There are a few reasons to view this trend with dismay. First, the economic costs stemming from licensing are large: by one estimate, licensing is associated with 2.8 million fewer jobs. Second, much of the impetus for licensing has come from parties with a financial interest in excluding others from their field and keeping prices high. Because the regulatory costs are dispersed across a broad set of difficult-to-mobilize individuals, the political logic often favors licensing proponents, even in the absence of a compelling justification.
Moreover, even in cases in which most would agree that licensing would be justified, its requirements are often overly burdensome or poorly targeted to public health and safety concerns. Finally, many jurisdictions do not have rigorous procedures in place to evaluate existing licensure and proposals for new licensure.
The analysis and reform of occupational licensing has been—until quite recently—a lonely field. Professor Morris Kleiner of the University of Minnesota has been the major figure in this field, having conducted a wide range of studies over several decades (incidentally, in 2015, he wrote an influential policy proposal for The Hamilton Project). Libertarian activists, like those at the Institute for Justice, have long advocated for curtailing excessive licensing requirements, with contributions from litigators and researchers alike. But licensing reform was met with indifference or hostility by many others, including professional associations that represent those with direct financial interest in the policies.
Over the last few years, however, an increasingly broad array of stakeholders and policymakers have indicated a desire to reform occupational licensing. Notably, the Obama White House, the U.S. Department of Treasury, and the U.S. Department of Labor produced a comprehensive report on occupational licensure, supported by evidence and theory related to the growth of this institution, and which contained guidelines for reform. These efforts were followed by White House engagement with state policymakers on a number of licensing-related issues. In separate speeches and articles, former Chairman of the Council of Economic Advisers Jason Furman advocated for a more restrained approach to licensing policy that recognized the danger of rent-seeking and associated harms to consumers and workers.

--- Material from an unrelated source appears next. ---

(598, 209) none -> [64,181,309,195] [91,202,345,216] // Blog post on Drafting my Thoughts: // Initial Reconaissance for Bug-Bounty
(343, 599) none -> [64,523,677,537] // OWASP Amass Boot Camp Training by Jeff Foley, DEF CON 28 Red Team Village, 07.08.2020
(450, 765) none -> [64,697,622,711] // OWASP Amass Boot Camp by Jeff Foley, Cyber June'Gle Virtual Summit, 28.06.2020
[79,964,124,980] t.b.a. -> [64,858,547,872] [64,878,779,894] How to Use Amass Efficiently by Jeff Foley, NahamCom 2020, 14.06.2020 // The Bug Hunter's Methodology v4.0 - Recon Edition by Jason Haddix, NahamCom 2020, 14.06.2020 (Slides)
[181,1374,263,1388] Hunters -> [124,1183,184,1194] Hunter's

An important cause and consequence of this newfound focus on licensing reform has been the recognition that excessive licensing imposes costs on a wide variety of distinct groups, including people with criminal records, immigrants, military families, low-skilled workers, and entrepreneurs—not to mention consumers. Regardless of ideology, it is hard not to be moved by the difficulties that many of these groups encounter in the face of such licensing requirements. To name a few, individuals with criminal records are sometimes barred from working, for instance, as sheet metal workers or barbers, many military veterans with relevant skills are prevented from entering licensed occupations, and entrepreneurs are foiled by an inflexible vision of how work should be organized.
Libertarian writers and organizations have called attention to many of these issues over the years. More recently, a number of others in the policy community—not typically associated with libertarian advocacy—have examined licensing in a critical light, including The Hamilton Project, The Progressive Policy Institute, and (insofar as licensing barriers affect people with criminal records) the National Employment Law Project.

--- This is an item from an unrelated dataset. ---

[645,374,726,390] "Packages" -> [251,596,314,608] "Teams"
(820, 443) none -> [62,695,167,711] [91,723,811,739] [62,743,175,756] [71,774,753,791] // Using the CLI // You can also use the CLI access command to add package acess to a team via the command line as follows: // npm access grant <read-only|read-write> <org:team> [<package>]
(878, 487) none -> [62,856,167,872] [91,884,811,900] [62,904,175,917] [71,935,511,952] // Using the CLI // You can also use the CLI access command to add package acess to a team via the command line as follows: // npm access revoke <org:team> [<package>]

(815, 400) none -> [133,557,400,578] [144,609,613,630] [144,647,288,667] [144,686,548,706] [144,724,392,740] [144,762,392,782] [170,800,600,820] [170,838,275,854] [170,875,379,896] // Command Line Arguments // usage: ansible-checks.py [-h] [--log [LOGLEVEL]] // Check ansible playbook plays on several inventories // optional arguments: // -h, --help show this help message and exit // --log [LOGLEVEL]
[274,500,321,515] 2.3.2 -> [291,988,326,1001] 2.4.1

Accordingly, the recognition that licensing is relevant to a whole host of disparate policy concerns—including criminal justice, labor mobility, the “gig” economy, antitrust policy, and income inequality, among many others—will increasingly characterize reform efforts. This will affect the rhetoric and the constituencies mobilized in support of the efforts, allowing for a broader and less ideological push for reform.
Indeed, one important licensing concern was addressed by the U.S. Supreme Court in 2015 in North Carolina State Board of Dental Examiners v. Federal Trade Commission. In this case, the Supreme Court held that although states frequently employ the practice of delegating their regulatory authority to licensing boards populated largely by practitioners—that is, those who have a direct interest in tighter regulation of their profession—North Carolina was obligated to exercise “active supervision” of the Board of Dental Examiner’s activities to immunize the Board from antitrust scrutiny. Although the long-term effects of this decision are still unclear, several lawsuits already have been filed, and some states are likely to respond by reducing the influence that practitioners have over their own licensing decisions.

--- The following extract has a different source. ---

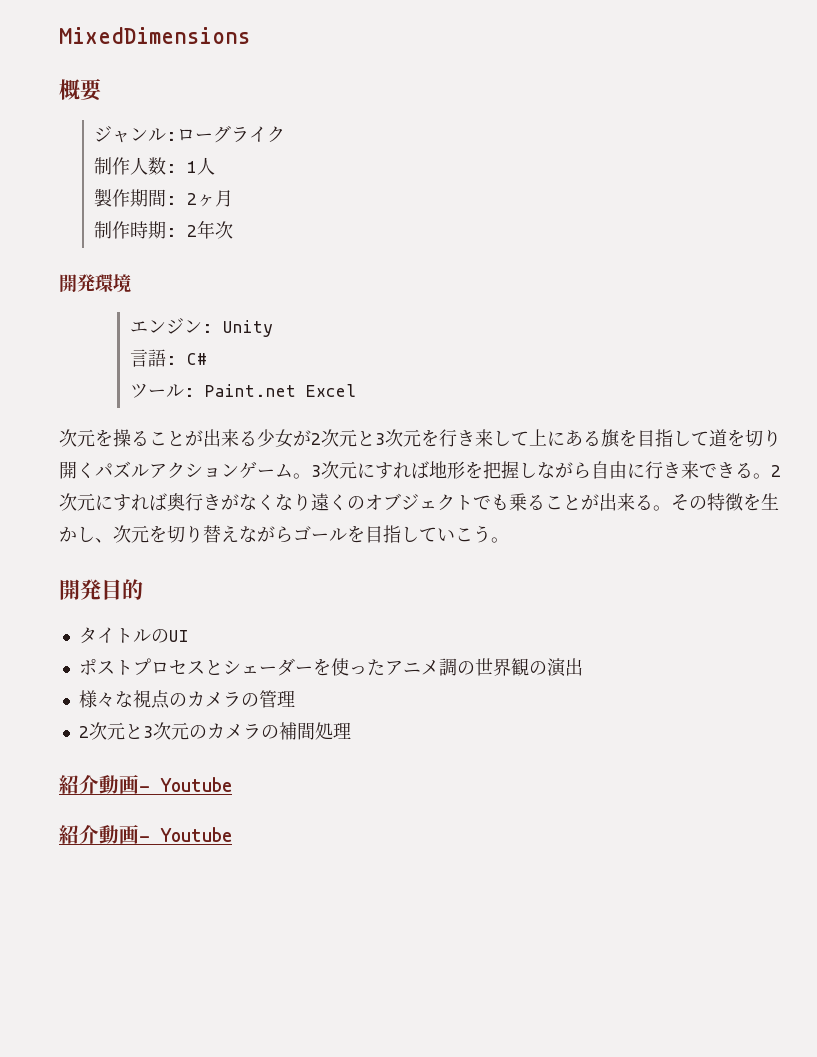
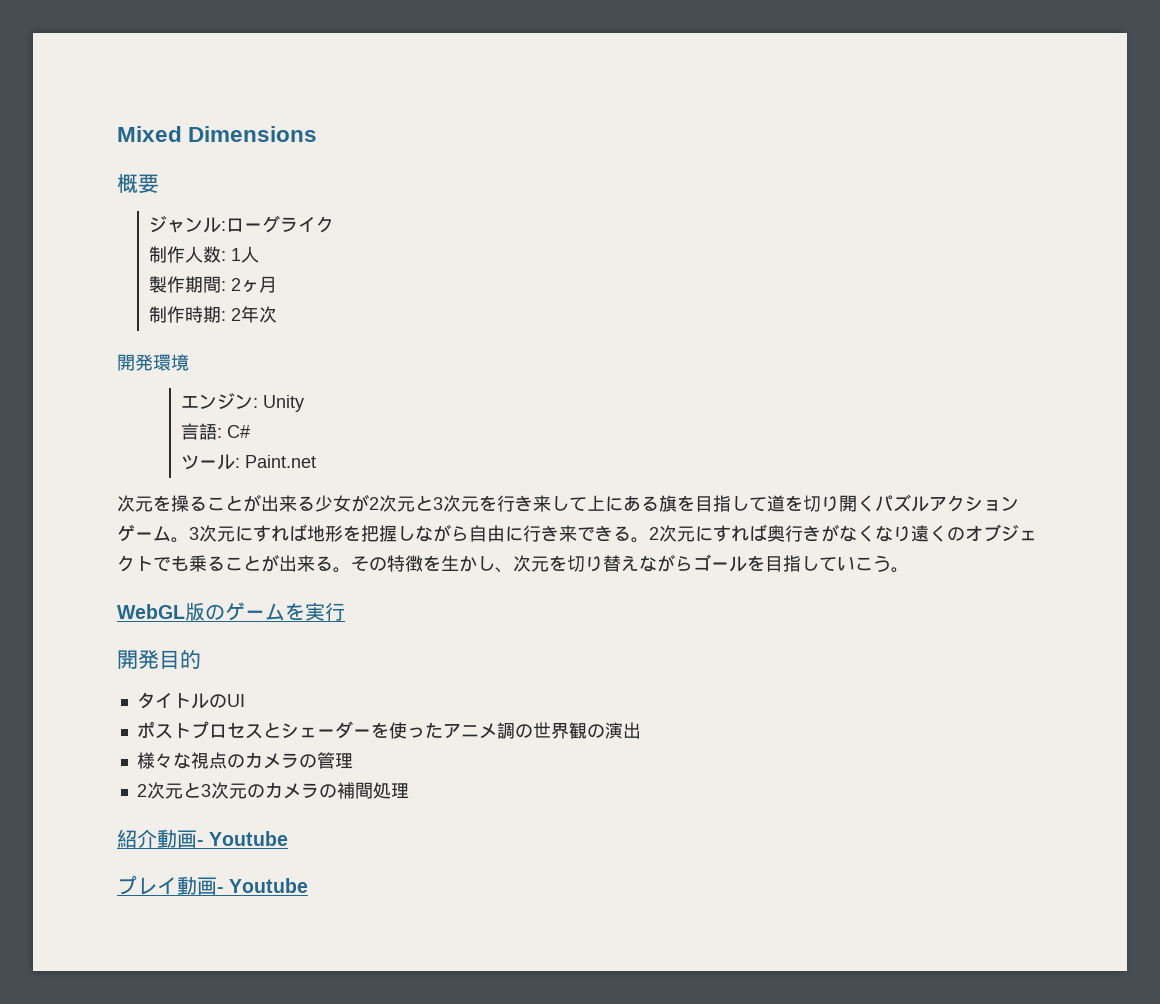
[59,27,250,44] MixedDimensions -> [117,126,318,142] Mixed Dimensions
[305,384,356,397] Excel -> (317, 461) none
(509, 540) none -> [117,602,345,621] // WebGL版のゲームを実行
[59,825,99,844] 紹介 -> [117,875,177,895] プレイ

The overall outlook for licensing reform is—like much in the current policy environment—probably more uncertain than it appeared a few months ago. On the one hand, the Republican-controlled Congress previously had indicated support for reform, and it may now be inclined to push harder for change. On the other hand, it is difficult to assess the Trump Administration’s desire to make licensing reform an element of its economic agenda.
More to the point, since licensing is predominantly a state issue, the federal government has limited levers for encouraging change. As such, it is likely that we will see the same range of actions as we have in the recent past.
For example, some state policymakers will continue to pursue piecemeal—albeit important—reforms to particular aspects of the licensing regime, as did Illinois with criminal record barriers, Michigan with firefighter licensing reciprocity, and Minnesota with barriers to immigrant physician licensure. And, following the issuing of the White House licensing report, the federal government is facilitating these efforts with appropriations intended to encourage interstate reciprocity in licensing.
Other states may introduce reforms that aim for a more systematic review of their existing rules and new licensure proposals, as did Delaware and Vermont. Translating this sort of review into policy change can be difficult: for instance, many observers have concluded that the process of de-licensing occupations has been relatively rare.
In the long run, licensing reform efforts may be most effective when they focus on reducing the difficulty of obtaining licenses and preventing inappropriate new licensure. The deployment of accurate cost-benefit analysis by state governments is a crucial part of achieving both goals.